▸ **Your instructions**
Because only the text is wanted, repeat the records below exactly and omit the pictures.

▸ **Data for this exercise**
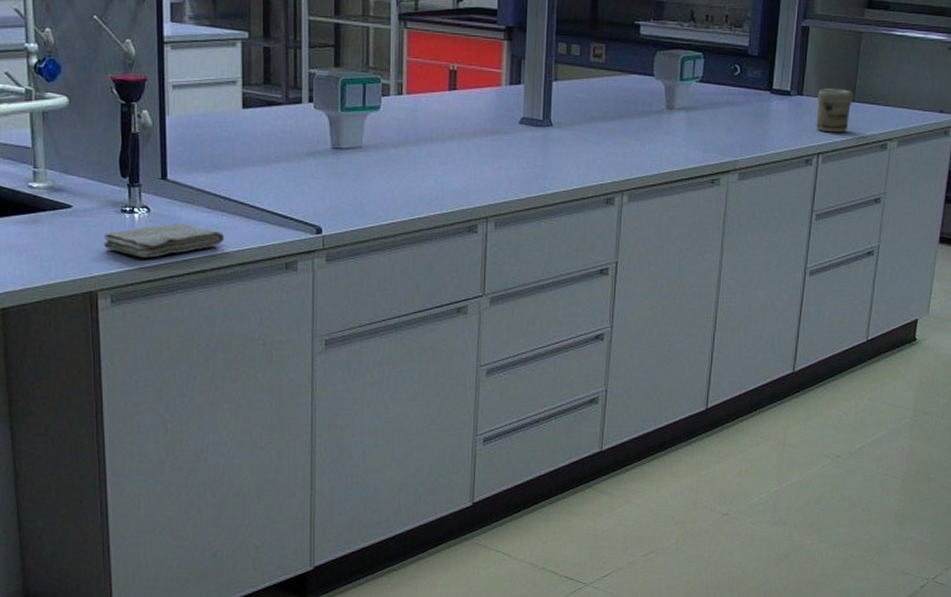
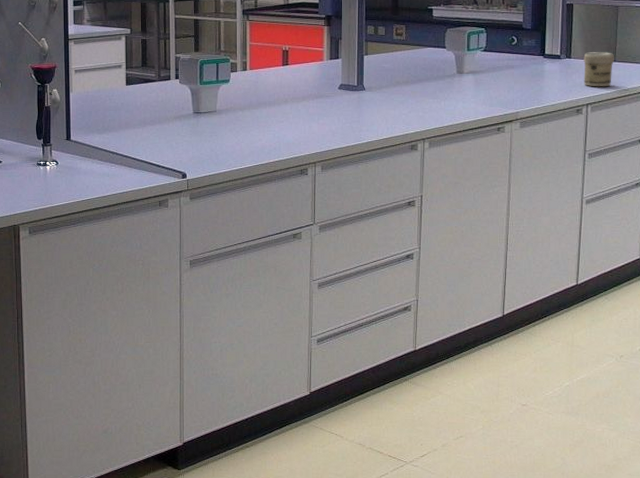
washcloth: present [103,223,225,258] -> none [24,172,113,199]

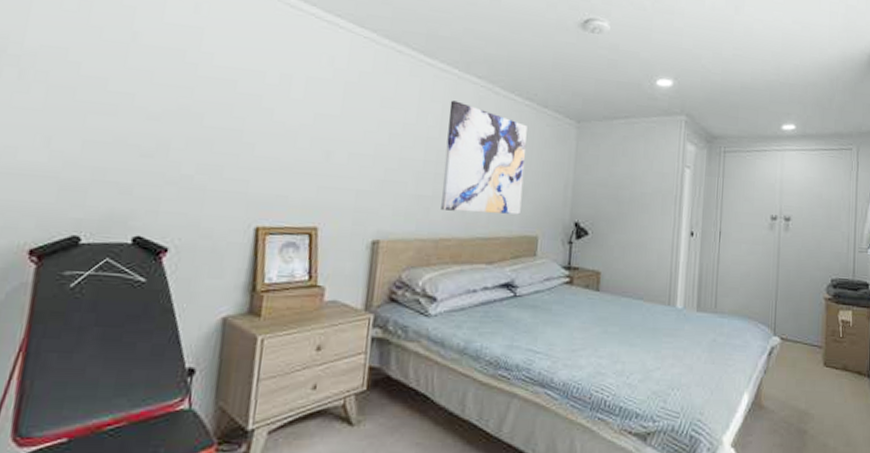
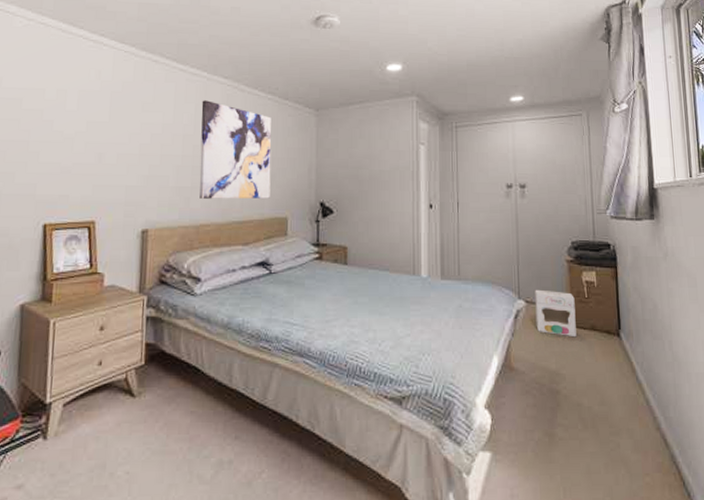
cardboard box: none [789,326,830,377] -> present [535,289,577,338]

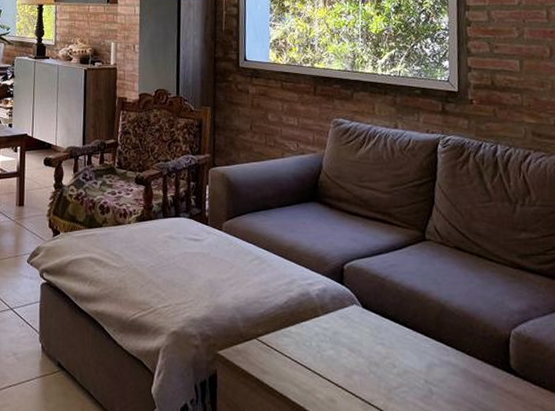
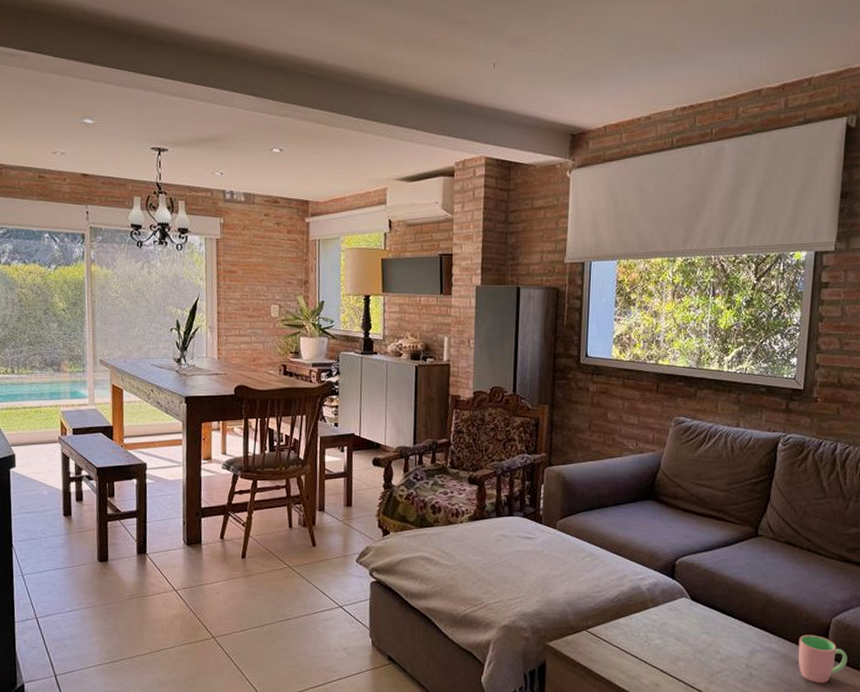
cup: none [478,348,533,404] -> present [799,634,848,684]

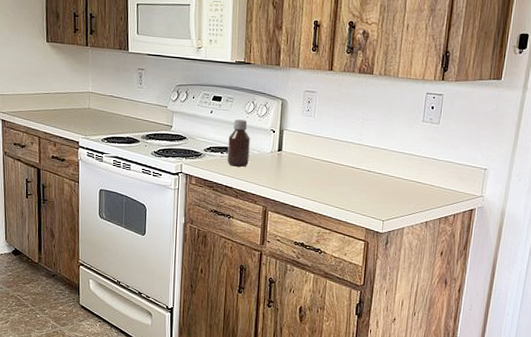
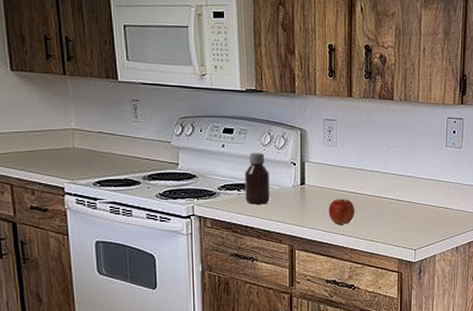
apple: none [302,166,328,191] -> present [329,199,355,224]

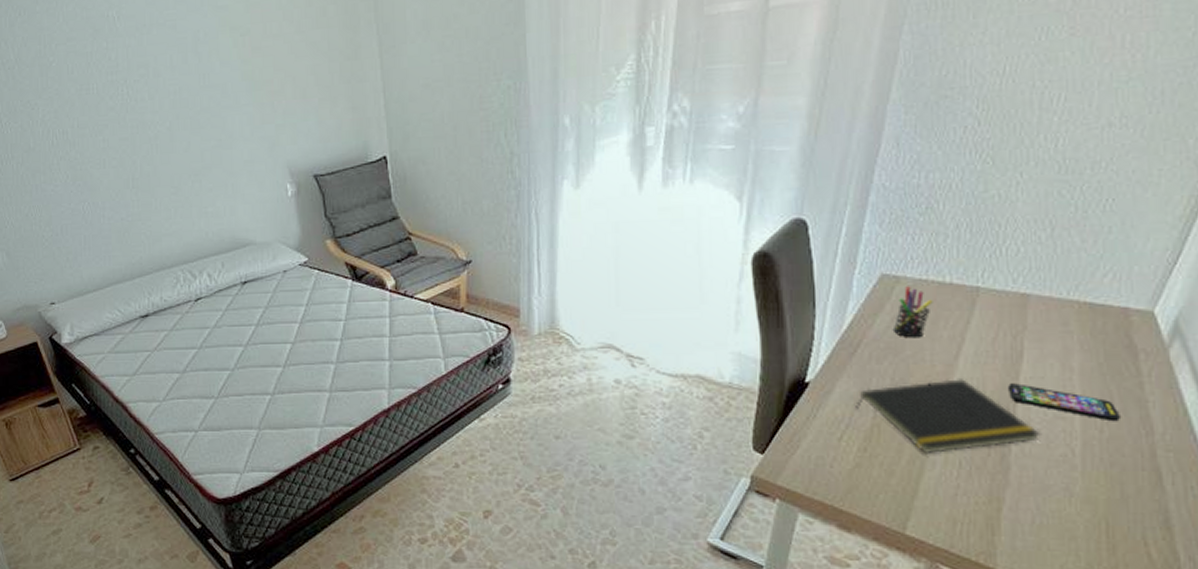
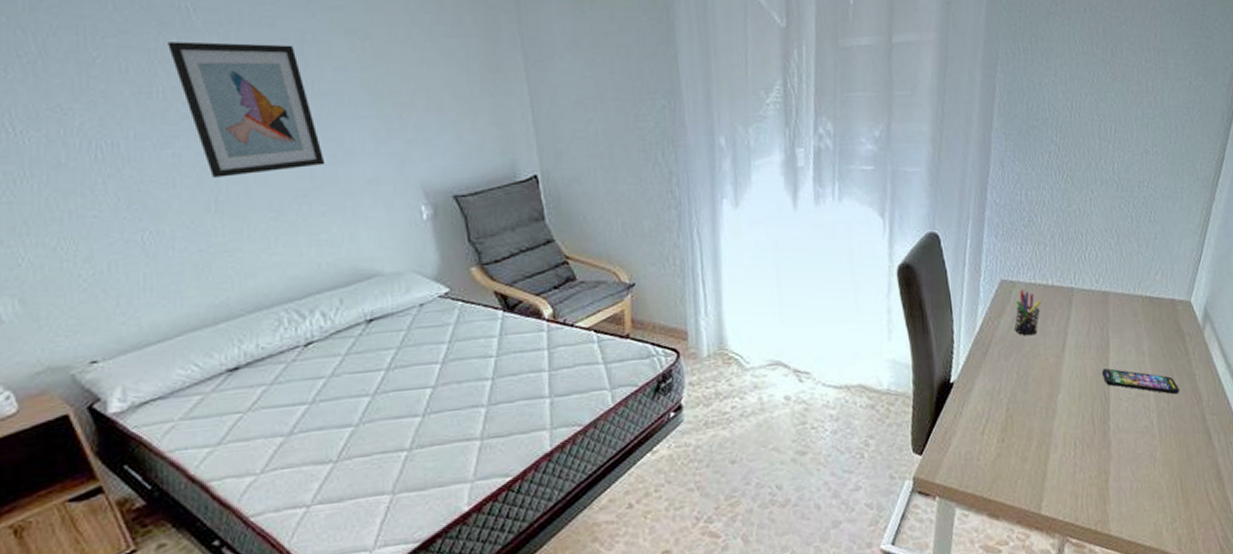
wall art: none [100,43,213,159] -> present [168,41,325,178]
notepad: present [855,379,1042,455] -> none [992,368,1130,439]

▸ **Solution to this task**
washcloth: present [103,223,225,258] -> none [24,172,113,199]

cardboard box: none [789,326,830,377] -> present [535,289,577,338]

cup: none [478,348,533,404] -> present [799,634,848,684]

apple: none [302,166,328,191] -> present [329,199,355,224]

wall art: none [100,43,213,159] -> present [168,41,325,178]
notepad: present [855,379,1042,455] -> none [992,368,1130,439]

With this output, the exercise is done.